### ЧТО СДЕЛАТЬ
Воспроизведите все строки ниже слово в слово, ничего не меняя.

── ПЕРЕЧЕНЬ СТРОК ──

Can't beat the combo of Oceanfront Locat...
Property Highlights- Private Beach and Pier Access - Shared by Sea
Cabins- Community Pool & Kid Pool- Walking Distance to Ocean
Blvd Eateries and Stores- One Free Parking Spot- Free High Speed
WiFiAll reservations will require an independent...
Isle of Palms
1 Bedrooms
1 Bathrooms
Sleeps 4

───

### ОТВЕТ К ЗАДАНИЮ
Can't beat the combo of Oceanfront Locat...
Property Highlights- Private Beach and Pier Access - Shared by Sea
Cabins- Community Pool & Kid Pool- Walking Distance to Ocean
Blvd Eateries and Stores- One Free Parking Spot- Free High Speed
WiFiAll reservations will require an independent...
Isle of Palms
1 Bedrooms
1 Bathrooms
Sleeps 4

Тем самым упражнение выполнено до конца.